● Problem statement: Anywhere the string "down" shows up in the listing below, copy the line it is in.
::::
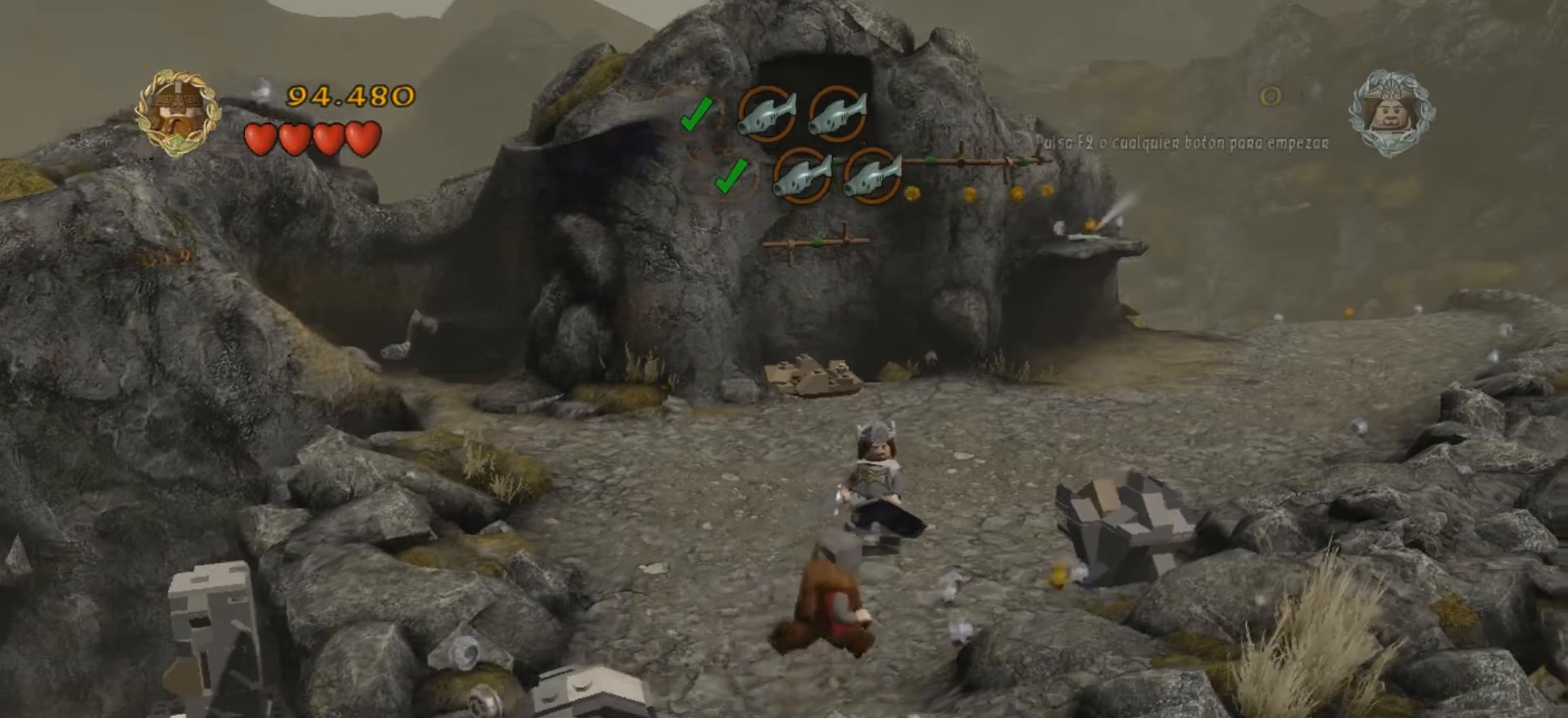
Gameplay with keyboard; each line is a JSON object with the keys held at the frame after it. "events" lists presses ("down") and releases ("up") of ".", "/", "0", "1", "2", "3", "4", "5", "6", "7", "8", "9", "a", "alt_l", "alt_r", "b", "backslash", "backspace", "c", "caps_lock", "comma", "ctrl_l", "ctrl_r", "d", "e", "equals", "f", "g", "h", "i", "j", "k", "l", "lbracket", "m", "minus", "n", "o", "p", "q", "quote", "r", "rbracket", "return", "s", "semicolon", "shift_l", "shift_r", "space", "super", "t", "tab", "tilde", "u", "v", "w", "x", "y" and "z" between this image and that frame as [ms after this image, input, new state], when the widget could be followed in between. No other keys are recorded. Mouse input is not recorded.
{"keys": ["d", "w"], "events": []}
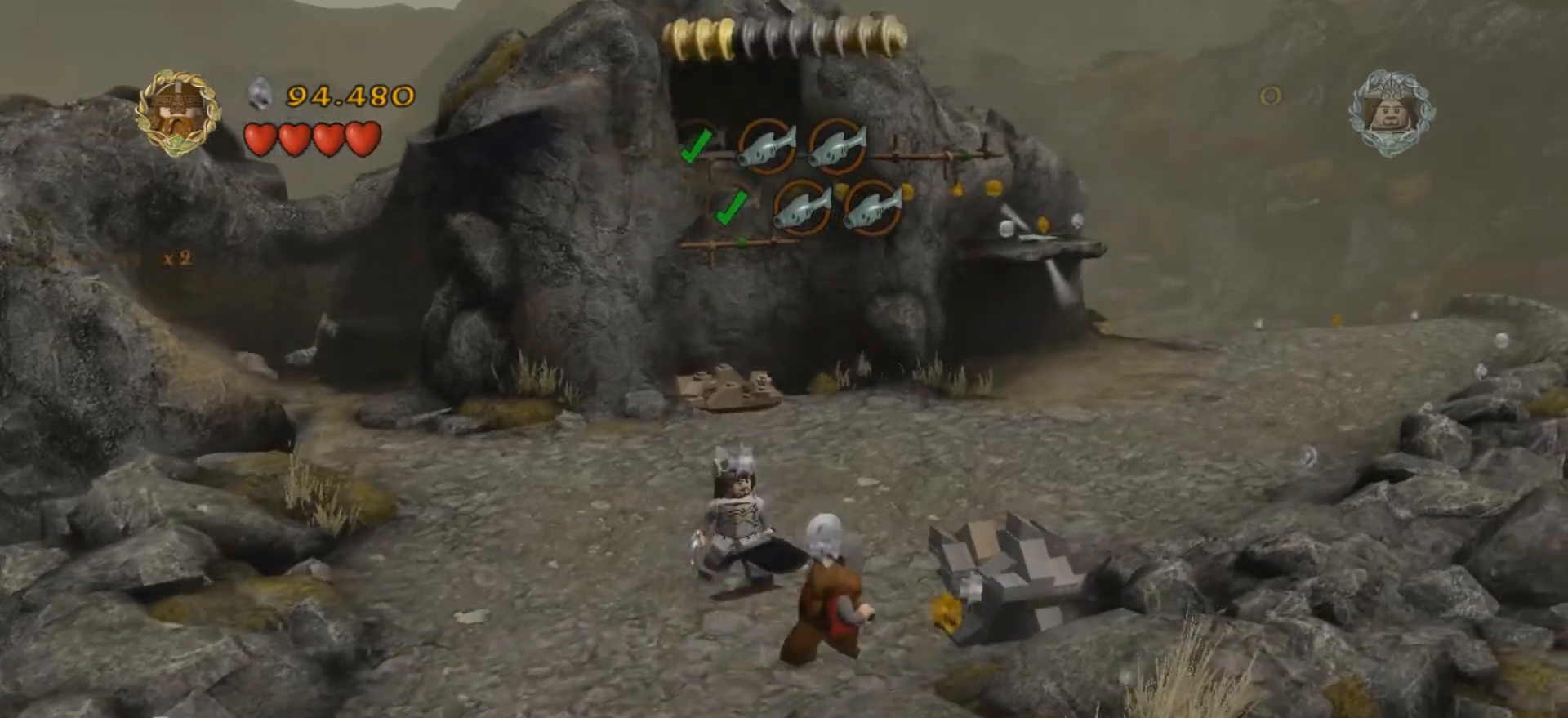
{"keys": [], "events": [[67, "h", "down"], [100, "w", "up"], [134, "h", "up"], [300, "h", "down"], [367, "d", "up"], [367, "h", "up"]]}
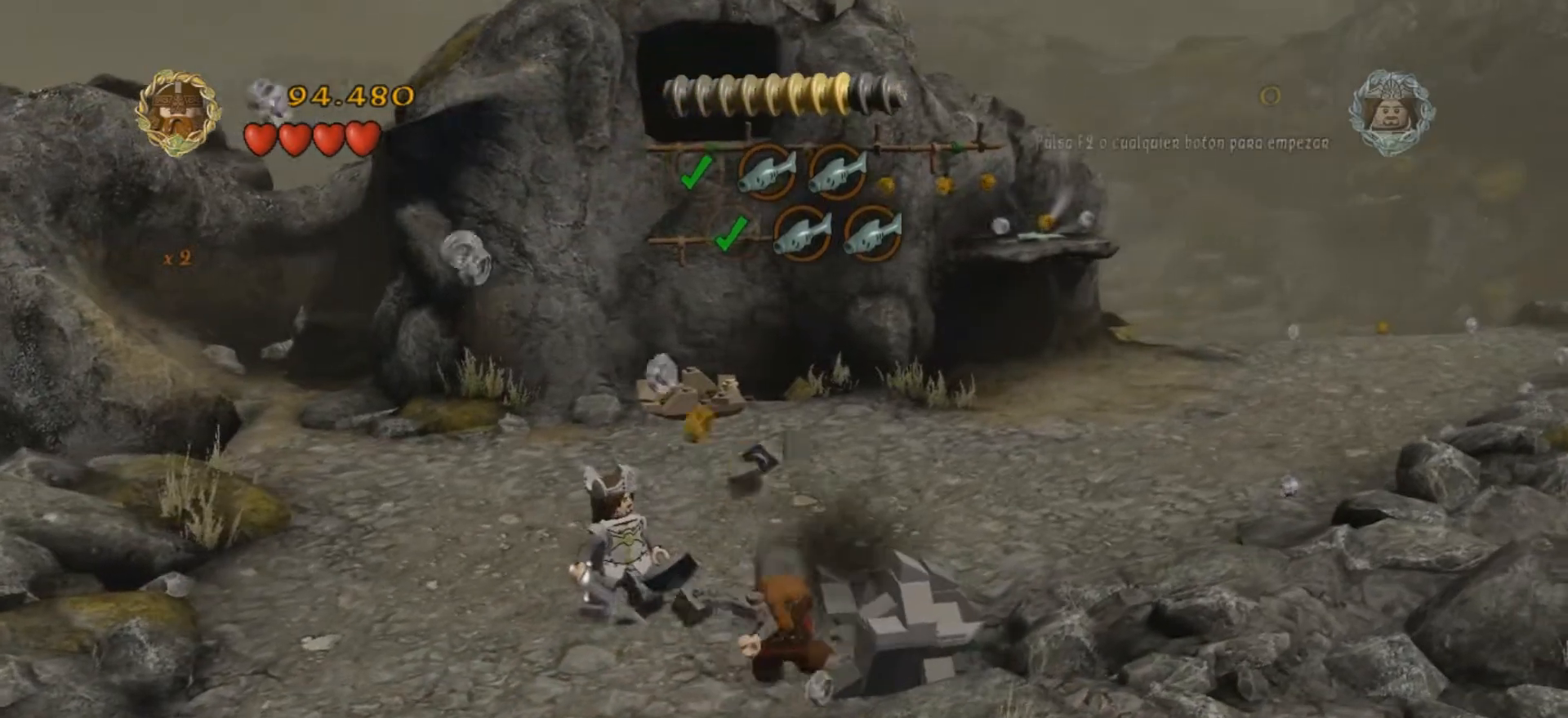
{"keys": ["h"], "events": [[133, "h", "down"], [267, "h", "up"], [400, "h", "down"]]}
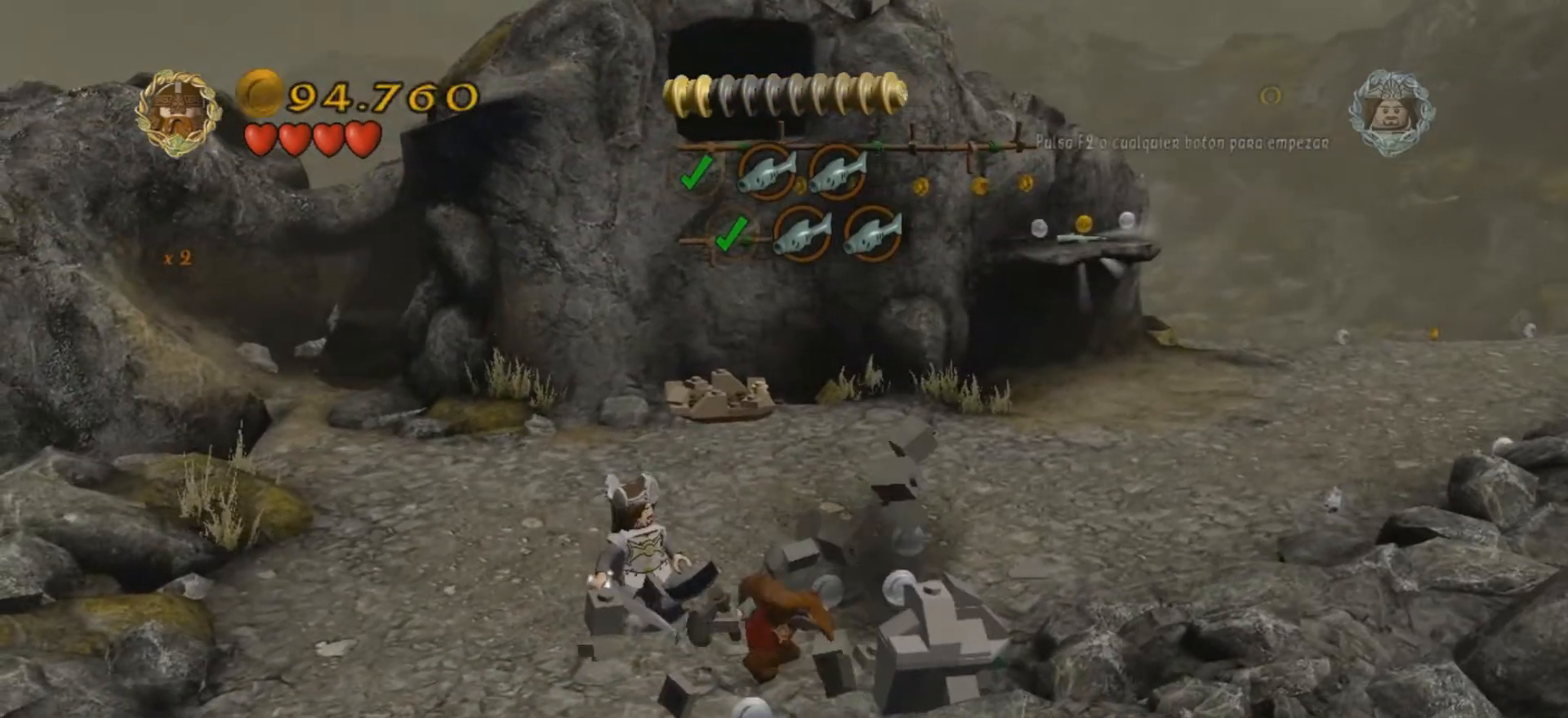
{"keys": ["w"], "events": [[33, "h", "up"], [167, "h", "down"], [200, "d", "down"], [367, "h", "up"], [434, "d", "up"], [467, "w", "down"]]}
::::
● Response below:
Gameplay with keyboard; each line is a JSON object with the keys held at the frame after it. "events" lists presses ("down") and releases ("up") of ".", "/", "0", "1", "2", "3", "4", "5", "6", "7", "8", "9", "a", "alt_l", "alt_r", "b", "backslash", "backspace", "c", "caps_lock", "comma", "ctrl_l", "ctrl_r", "d", "e", "equals", "f", "g", "h", "i", "j", "k", "l", "lbracket", "m", "minus", "n", "o", "p", "q", "quote", "r", "rbracket", "return", "s", "semicolon", "shift_l", "shift_r", "space", "super", "t", "tab", "tilde", "u", "v", "w", "x", "y" and "z" between this image and that frame as [ms after this image, input, new state], when the widget could be followed in between. No other keys are recorded. Mouse input is not recorded.
{"keys": [], "events": [[67, "h", "down"], [100, "w", "up"], [134, "h", "up"], [300, "h", "down"], [367, "d", "up"], [367, "h", "up"]]}
{"keys": ["h"], "events": [[133, "h", "down"], [267, "h", "up"], [400, "h", "down"]]}
{"keys": ["w"], "events": [[33, "h", "up"], [167, "h", "down"], [200, "d", "down"], [367, "h", "up"], [434, "d", "up"], [467, "w", "down"]]}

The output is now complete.